But U see Every thing i do, I do it Passionately (my friend recomended me; Stop playing HALO, Cuz I Restart the the levle or from the SAVE when One or any of my Marines Die)  

I paly the Game at Night in my Room when Every one is sleeping Cuz I dont want to get scoldings for playing from my mother   

(& sure, with a PHILIPS SBC HP800 HeadPhone & Light Turned Off as my mother keeps checking if lights are turned on).  

&&

guys Cut that thing off, I can't Mute that sound (I want all the Juice)


----------



## adithyagenius (Nov 8, 2004)

There is nothing like at 20 years u should be fearless or something.


----------



## Nemesis (Nov 8, 2004)

hmmm....well man it is a scary game but not that scary!!!! and u r supposed 2 enjoy the scariness of the game...it should not put u off....and i agree, the best experience is when u play at noght with the lights off...unfortunately i have 2 deal with plain laptop speakers...i would have loved 5.1 speakers...but i finished the game a few days back...


----------



## ishaan (Nov 8, 2004)

hav u guys played silent hill 3 ?

damn scary and i played at nite wid lites off but then i had to c south park episodes 2 overcome my fears n sleep peacefully (i also did this wen i saw the movie dawn of the dead....its really scary in some parts)


----------



## gxsaurav (Nov 8, 2004)

comon guys, how scary can it be

I compleated the game on August 25th, 3 months back, with headphones, 

If U think this is scary then don't go out in the night alone


----------



## vysakh (Nov 8, 2004)

gxsaurav said:
			
		

> comon guys, how scary can it be
> 
> I compleated the game on August 25th, 3 months back, with headphones,
> 
> If U think this is scary then don't go out in the night alone



and dont stay in the house alone


----------



## technomodel (Nov 8, 2004)

well gx iremember what u posted when u posted it's review  


> I just bought Doom 3. This is not the version I downloaded on 3 August, it is the latest in games, & so Far all I can say that even after playing after 10 days again and there is only one thing to define it
> 
> I M SITTING ON A TOILET SEAT
> This game is scaring the kid in me; man this is dangerous



btw gx, the info u posted was really useful
*www.thinkdigit.com/forum/viewtopic.php?t=5940&highlight=doom+3


----------



## funkymonkey (Nov 10, 2004)

Whatever anyone say DOOM3 is scary. thats what the game is ment to be. If you are not scared you are missing what DOOM3 is all about. I mean I do get scared, very scared many times. PLaying it at ultra high settings with full graphics on and 4XAA on my shiny new 6800GT the game is awasome and scary. I mean there was a time when i played it for the first time amm my body hairs were standing like spikes and i needed to go for No1 
If i get too scared i just hit escape and save the game. Take a break, make myself mentally prepared for getting scared and sit again on C and get nail those monsters 
Works for me, try it.


----------



## [digitt] (Nov 10, 2004)

DRINK BEER F 8) CK FEAR


----------



## nikhilesh (Nov 10, 2004)

great topic

go get hit by a bus.


































okok only kidding.......


----------



## Prashray (Nov 10, 2004)

hmm......
Many people are scared by Doom 3.


----------



## ishaan (Nov 10, 2004)

dude check out dis movie LITTLE NICKY and u will wanna visit hell so bad...u will actually wanna meet da devil


----------



## Ashis (Nov 21, 2004)

I figured out Why it was more sacry to me!!! 
I have lowered the britness & Contrast of my monitor which made every thing darker than it should be.   

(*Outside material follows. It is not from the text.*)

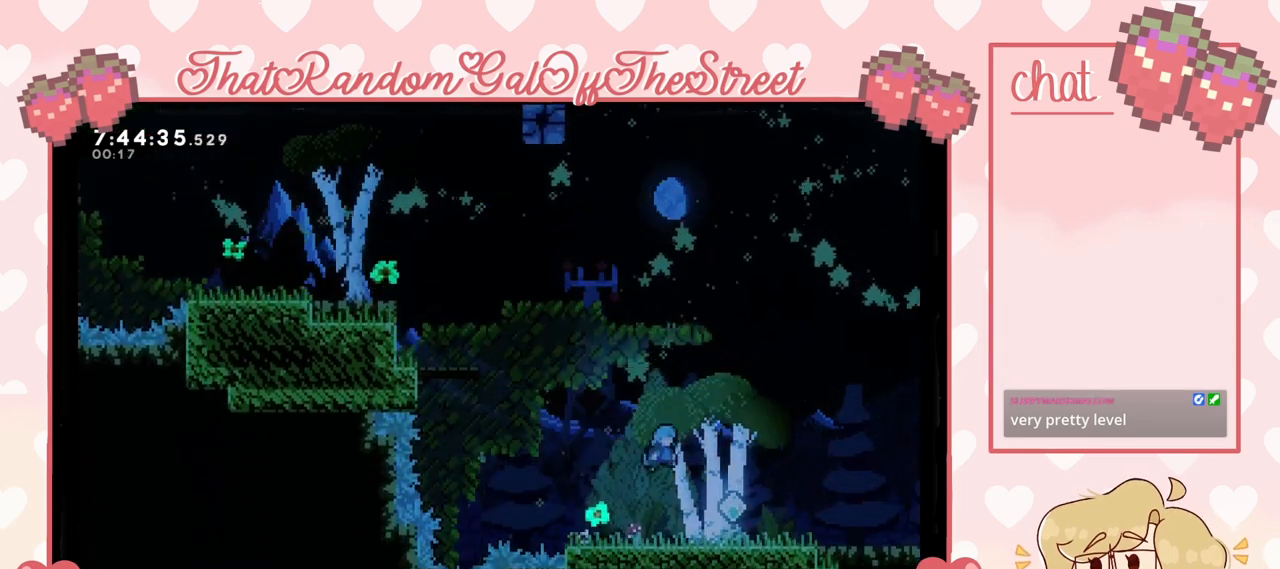
{"buttons": [], "left_stick": "left", "right_stick": "center", "events": [[67, "L2", "up"], [267, "left_stick", "center"], [333, "left_stick", "left"]]}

Guys just Think What I Have UnderGone!!! HE HE HE


----------



## klinux (Nov 21, 2004)

try watching night show of vaasthu shastra in a theatre virtually empty , sitting in balcony with just two friends , after having a heavy dinner .


----------



## freshseasons (Nov 21, 2004)

Ashis said:
			
		

> I figured out Why it was more sacry to me!!!
> I have lowered the britness & Contrast of my monitor which made every thing darker than it should be.
> 
> Guys just Think What I Have UnderGone!!! HE HE HE



    Lowering the Brigtness and contrast in DOOM3 huhhhhhhh when you need to keep all the senses alive..dont know what can happen ...Better take some newspaper ..make a hole and play through it...Say arnt eyes the best censor..ha ha ha 
   Ok forget jokes apart why are you not trying the Cheats ...will healp you a lot


----------



## techno_funky (Nov 21, 2004)

o heck its one fantanstic game for sure 
its so eerie u just are startled at every corner 
definately not for the weak hearted


----------



## Prashray (Nov 21, 2004)

But quite a good game though.


----------



## xenkatesh (Nov 21, 2004)

Prashray wrote: said:
			
		

> But quite a good game though.



Yeah man played very scary and little tough..


----------



## funkymonkey (Nov 21, 2004)

it was too scary for me to start with, specially with my 4.1 speaker system. I used to hit escape, take a breather and play again 
I am very near to finishing it now.


----------



## Nemesis (Nov 21, 2004)

yo funky.....while u hit escape...also save the game...helps a lot...


----------



## NikhilVerma (Nov 21, 2004)

klinux said:
			
		

> try watching night show of vaasthu shastra in a theatre virtually empty , sitting in balcony with just two friends , after having a heavy dinner .



YUP

I'll laugh so hard that I will almost puke...


----------



## vysakh (Nov 21, 2004)

well klinux after playing doom3 you can do that with no fear


----------



## beyondthegracefgod (Nov 21, 2004)

The scaries games i have played :
1>Siren (the most scariest even if u have played doom3 over and over again)
2>Silent Hill
3>Return to Castle Wolfenstein
4>Doom (tis was the 1st in the league.I used to be scared of even going round the corner)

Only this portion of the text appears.